UK's Boris Johnson repeats his apology for drinking parties during lockdowns
British premier says he is 'heartily, heartily sorry for misjudgments that were made in number 10'
British Prime Minister Boris Johnson, battered from days of criticism for parties held at Downing Street during COVID-19 lockdowns, on Tuesday once again apologized to the queen and the nation.
In his first public appearance since a Daily Telegraph report that two drinking parties were held at Downing Street the night before the funeral last year of Prince Philip, the queen's husband, Johnson repeated his apology during an interview with Sky News political editor Beth Rigby.
“Was having to apologize to the queen about those parties, the night before she put her husband over 70 years, she laid him to rest, was that a moment of shame for you?” Johnson was asked.
Johnson said he “deeply and bitterly regret that that happened.”
“And I can only really renew my apologies both to her majesty and to the country for misjudgments that were made and for which I take full responsibility.”
Also asked if he could “recover from this” as “the public think you should go, your MPs (are) in revolt, six of them have publicly said you should resign,” Johnson expressed sympathy but deflected the question.
“I understand people's feelings, and I understand why people feel as strongly as they do,” he said.
“I repeat my apologies for what happened and I am heartily, heartily sorry for misjudgments that were made in number 10.”
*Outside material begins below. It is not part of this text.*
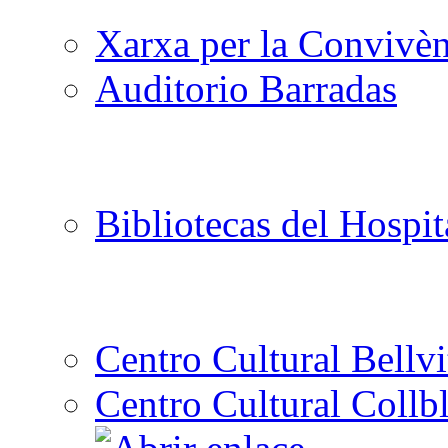
Xarxa per la Convivèn
Auditorio Barradas
Bibliotecas del Hospit
Centro Cultural Bellvi
Centro Cultural Collbl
“What I do need to do is to wait for the conclusion of the inquiry,” Johnson added.
Johnson has been under fire due to an illegal lockdown party he attended with around 40 Downing Street staff in May 2020.
Various media reports suggest that more than 15 parties were held during the lockdown, at a time people were asked not to visit or be with their loved ones to curb the coronavirus pandemic.
Johnson previously apologized for attending one of the events in a statement at the House of Commons, but nationwide anger has prompted more than 50% of the public to demand his resignation, according to a poll.